» **What you are asked to do**:
Copy every line of the material below verbatim, omitting the pictures from your answer.

Stored data:
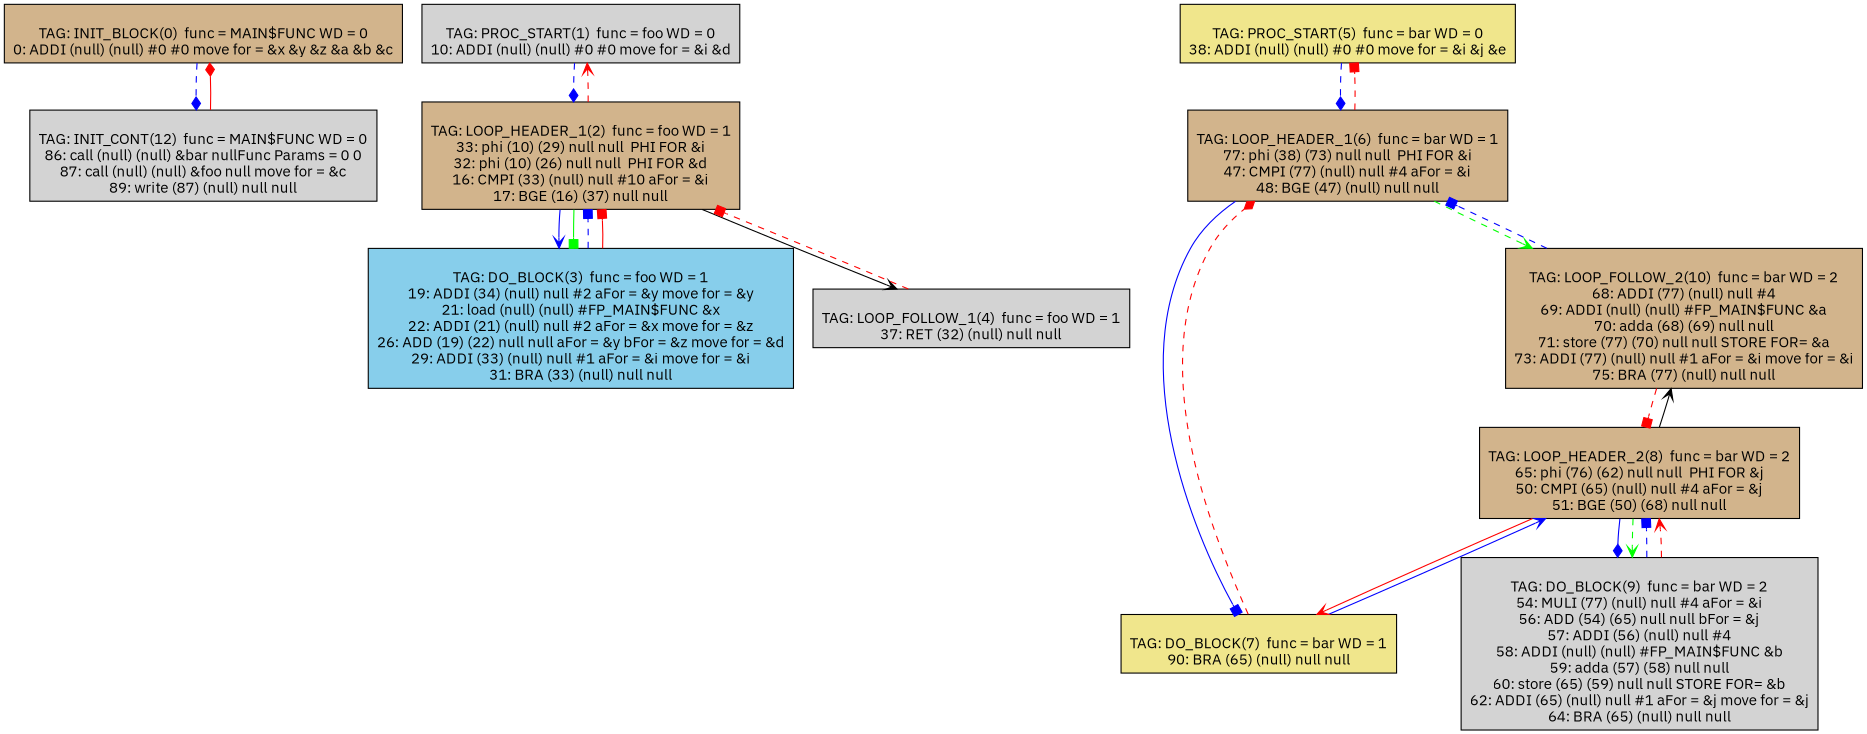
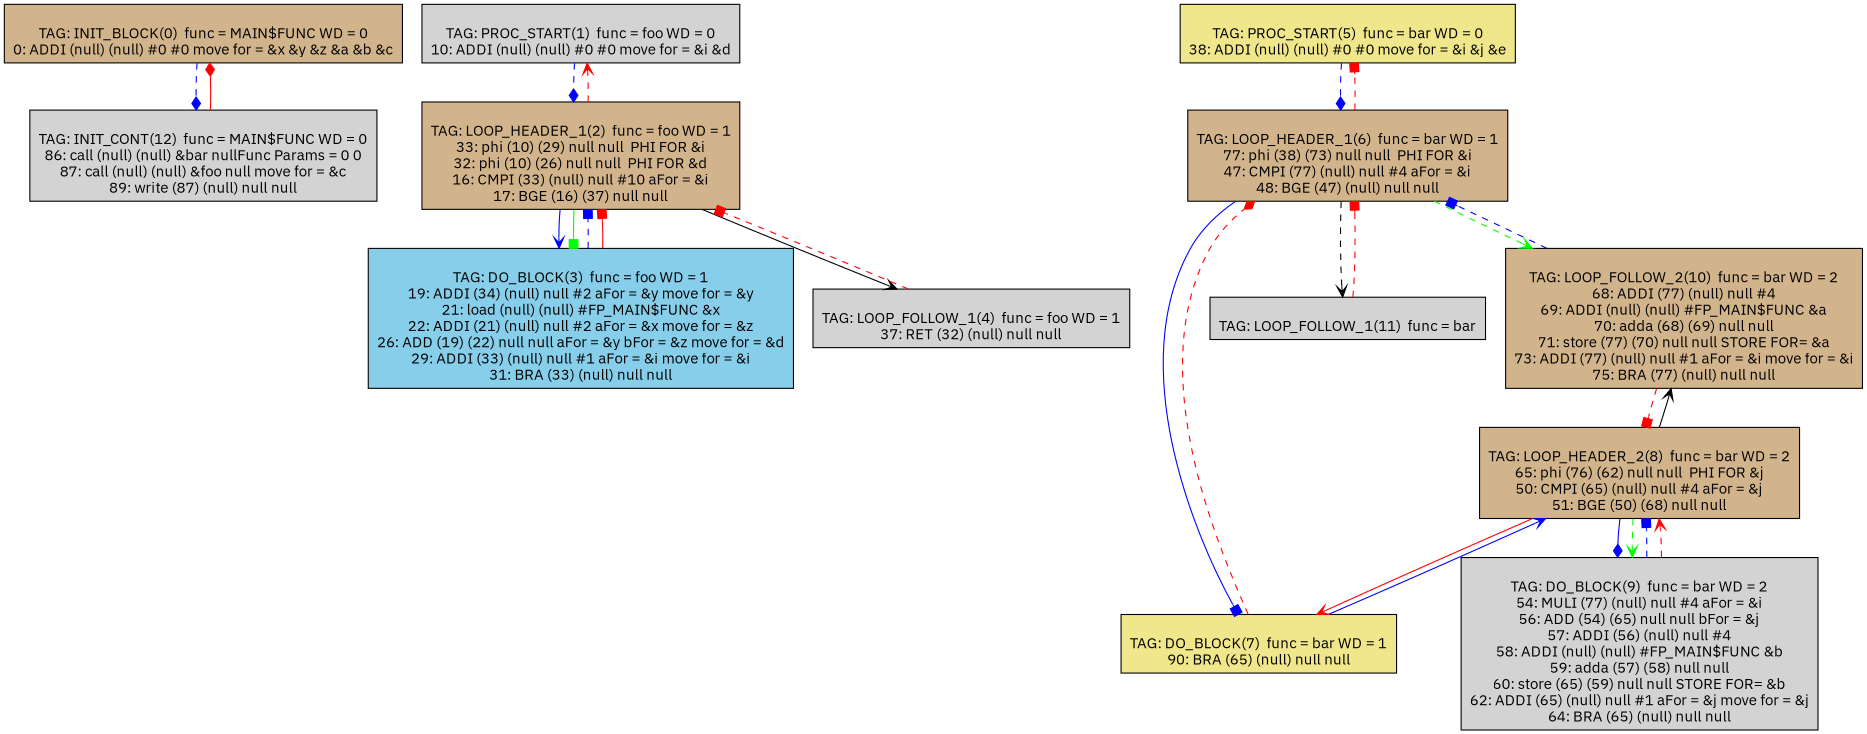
  digraph {
    fontname="IBM Plex Sans"
    node [shape=box style=filled fillcolor=tan fontname="IBM Plex Sans"]
    edge [color=blue style=dashed arrowhead=vee fontname="IBM Plex Sans"]
    n1 [label="\nTAG: INIT_BLOCK(0)  func = MAIN$FUNC WD = 0\n0: ADDI (null) (null) #0 #0 move for = &x &y &z &a &b &c\n"]
    n2 [label="\nTAG: INIT_CONT(12)  func = MAIN$FUNC WD = 0\n86: call (null) (null) &bar nullFunc Params = 0 0\n87: call (null) (null) &foo null move for = &c\n89: write (87) (null) null null\n" fillcolor=lightgrey]
    n3 [label="\nTAG: PROC_START(1)  func = foo WD = 0\n10: ADDI (null) (null) #0 #0 move for = &i &d\n" fillcolor=lightgrey]
    n4 [label="\nTAG: LOOP_HEADER_1(2)  func = foo WD = 1\n33: phi (10) (29) null null  PHI FOR &i\n32: phi (10) (26) null null  PHI FOR &d\n16: CMPI (33) (null) null #10 aFor = &i\n17: BGE (16) (37) null null\n"]
    n5 [label="\nTAG: DO_BLOCK(3)  func = foo WD = 1\n19: ADDI (34) (null) null #2 aFor = &y move for = &y\n21: load (null) (null) #FP_MAIN$FUNC &x\n22: ADDI (21) (null) null #2 aFor = &x move for = &z\n26: ADD (19) (22) null null aFor = &y bFor = &z move for = &d\n29: ADDI (33) (null) null #1 aFor = &i move for = &i\n31: BRA (33) (null) null null\n" fillcolor=skyblue]
    n6 [label="\nTAG: LOOP_FOLLOW_1(4)  func = foo WD = 1\n37: RET (32) (null) null null\n" fillcolor=lightgrey]
    n7 [label="\nTAG: PROC_START(5)  func = bar WD = 0\n38: ADDI (null) (null) #0 #0 move for = &i &j &e\n" fillcolor=khaki]
    n8 [label="\nTAG: LOOP_HEADER_1(6)  func = bar WD = 1\n77: phi (38) (73) null null  PHI FOR &i\n47: CMPI (77) (null) null #4 aFor = &i\n48: BGE (47) (null) null null\n"]
    n9 [label="\nTAG: DO_BLOCK(7)  func = bar WD = 1\n90: BRA (65) (null) null null\n" fillcolor=khaki]
+   n10 [label="\nTAG: LOOP_FOLLOW_1(11)  func = bar\n" fillcolor=lightgrey]
    n11 [label="\nTAG: LOOP_FOLLOW_2(10)  func = bar WD = 2\n68: ADDI (77) (null) null #4\n69: ADDI (null) (null) #FP_MAIN$FUNC &a\n70: adda (68) (69) null null\n71: store (77) (70) null null STORE FOR= &a\n73: ADDI (77) (null) null #1 aFor = &i move for = &i\n75: BRA (77) (null) null null\n"]
    n12 [label="\nTAG: LOOP_HEADER_2(8)  func = bar WD = 2\n65: phi (76) (62) null null  PHI FOR &j\n50: CMPI (65) (null) null #4 aFor = &j\n51: BGE (50) (68) null null\n"]
    n13 [label="\nTAG: DO_BLOCK(9)  func = bar WD = 2\n54: MULI (77) (null) null #4 aFor = &i\n56: ADD (54) (65) null null bFor = &j\n57: ADDI (56) (null) null #4\n58: ADDI (null) (null) #FP_MAIN$FUNC &b\n59: adda (57) (58) null null\n60: store (65) (59) null null STORE FOR= &b\n62: ADDI (65) (null) null #1 aFor = &j move for = &j\n64: BRA (65) (null) null null\n" fillcolor=lightgrey]
    n1 -> n2 [arrowhead=diamond]
    n2 -> n1 [color=red style=solid arrowhead=diamond]
    n3 -> n4 [arrowhead=diamond]
    n4 -> n3 [color=red]
    n4 -> n5 [style=solid]
    n4 -> n5 [color=green style=solid arrowhead=box]
    n4 -> n6 [color=black style=solid]
    n5 -> n4 [arrowhead=box]
    n5 -> n4 [color=red style=solid arrowhead=box]
    n6 -> n4 [color=red arrowhead=box]
    n7 -> n8 [arrowhead=diamond]
    n8 -> n7 [color=red arrowhead=box]
    n8 -> n9 [style=solid arrowhead=box]
+   n8 -> n10 [color=black]
    n8 -> n11 [color=green]
    n9 -> n8 [color=red arrowhead=diamond]
    n9 -> n12 [style=solid]
+   n10 -> n8 [color=red arrowhead=box]
    n11 -> n8 [arrowhead=box]
    n11 -> n12 [color=red arrowhead=box]
    n12 -> n9 [color=red style=solid]
    n12 -> n11 [color=black style=solid]
    n12 -> n13 [style=solid arrowhead=diamond]
    n12 -> n13 [color=green]
    n13 -> n12 [arrowhead=box]
    n13 -> n12 [color=red]
  }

» **Answer to the task**:
  digraph {
    fontname="IBM Plex Sans"
    node [shape=box style=filled fillcolor=tan fontname="IBM Plex Sans"]
    edge [color=blue style=dashed arrowhead=vee fontname="IBM Plex Sans"]
    n1 [label="\nTAG: INIT_BLOCK(0)  func = MAIN$FUNC WD = 0\n0: ADDI (null) (null) #0 #0 move for = &x &y &z &a &b &c\n"]
    n2 [label="\nTAG: INIT_CONT(12)  func = MAIN$FUNC WD = 0\n86: call (null) (null) &bar nullFunc Params = 0 0\n87: call (null) (null) &foo null move for = &c\n89: write (87) (null) null null\n" fillcolor=lightgrey]
    n3 [label="\nTAG: PROC_START(1)  func = foo WD = 0\n10: ADDI (null) (null) #0 #0 move for = &i &d\n" fillcolor=lightgrey]
    n4 [label="\nTAG: LOOP_HEADER_1(2)  func = foo WD = 1\n33: phi (10) (29) null null  PHI FOR &i\n32: phi (10) (26) null null  PHI FOR &d\n16: CMPI (33) (null) null #10 aFor = &i\n17: BGE (16) (37) null null\n"]
    n5 [label="\nTAG: DO_BLOCK(3)  func = foo WD = 1\n19: ADDI (34) (null) null #2 aFor = &y move for = &y\n21: load (null) (null) #FP_MAIN$FUNC &x\n22: ADDI (21) (null) null #2 aFor = &x move for = &z\n26: ADD (19) (22) null null aFor = &y bFor = &z move for = &d\n29: ADDI (33) (null) null #1 aFor = &i move for = &i\n31: BRA (33) (null) null null\n" fillcolor=skyblue]
    n6 [label="\nTAG: LOOP_FOLLOW_1(4)  func = foo WD = 1\n37: RET (32) (null) null null\n" fillcolor=lightgrey]
    n7 [label="\nTAG: PROC_START(5)  func = bar WD = 0\n38: ADDI (null) (null) #0 #0 move for = &i &j &e\n" fillcolor=khaki]
    n8 [label="\nTAG: LOOP_HEADER_1(6)  func = bar WD = 1\n77: phi (38) (73) null null  PHI FOR &i\n47: CMPI (77) (null) null #4 aFor = &i\n48: BGE (47) (null) null null\n"]
    n9 [label="\nTAG: DO_BLOCK(7)  func = bar WD = 1\n90: BRA (65) (null) null null\n" fillcolor=khaki]
+   n10 [label="\nTAG: LOOP_FOLLOW_1(11)  func = bar\n" fillcolor=lightgrey]
    n11 [label="\nTAG: LOOP_FOLLOW_2(10)  func = bar WD = 2\n68: ADDI (77) (null) null #4\n69: ADDI (null) (null) #FP_MAIN$FUNC &a\n70: adda (68) (69) null null\n71: store (77) (70) null null STORE FOR= &a\n73: ADDI (77) (null) null #1 aFor = &i move for = &i\n75: BRA (77) (null) null null\n"]
    n12 [label="\nTAG: LOOP_HEADER_2(8)  func = bar WD = 2\n65: phi (76) (62) null null  PHI FOR &j\n50: CMPI (65) (null) null #4 aFor = &j\n51: BGE (50) (68) null null\n"]
    n13 [label="\nTAG: DO_BLOCK(9)  func = bar WD = 2\n54: MULI (77) (null) null #4 aFor = &i\n56: ADD (54) (65) null null bFor = &j\n57: ADDI (56) (null) null #4\n58: ADDI (null) (null) #FP_MAIN$FUNC &b\n59: adda (57) (58) null null\n60: store (65) (59) null null STORE FOR= &b\n62: ADDI (65) (null) null #1 aFor = &j move for = &j\n64: BRA (65) (null) null null\n" fillcolor=lightgrey]
    n1 -> n2 [arrowhead=diamond]
    n2 -> n1 [color=red style=solid arrowhead=diamond]
    n3 -> n4 [arrowhead=diamond]
    n4 -> n3 [color=red]
    n4 -> n5 [style=solid]
    n4 -> n5 [color=green style=solid arrowhead=box]
    n4 -> n6 [color=black style=solid]
    n5 -> n4 [arrowhead=box]
    n5 -> n4 [color=red style=solid arrowhead=box]
    n6 -> n4 [color=red arrowhead=box]
    n7 -> n8 [arrowhead=diamond]
    n8 -> n7 [color=red arrowhead=box]
    n8 -> n9 [style=solid arrowhead=box]
+   n8 -> n10 [color=black]
    n8 -> n11 [color=green]
    n9 -> n8 [color=red arrowhead=diamond]
    n9 -> n12 [style=solid]
+   n10 -> n8 [color=red arrowhead=box]
    n11 -> n8 [arrowhead=box]
    n11 -> n12 [color=red arrowhead=box]
    n12 -> n9 [color=red style=solid]
    n12 -> n11 [color=black style=solid]
    n12 -> n13 [style=solid arrowhead=diamond]
    n12 -> n13 [color=green]
    n13 -> n12 [arrowhead=box]
    n13 -> n12 [color=red]
  }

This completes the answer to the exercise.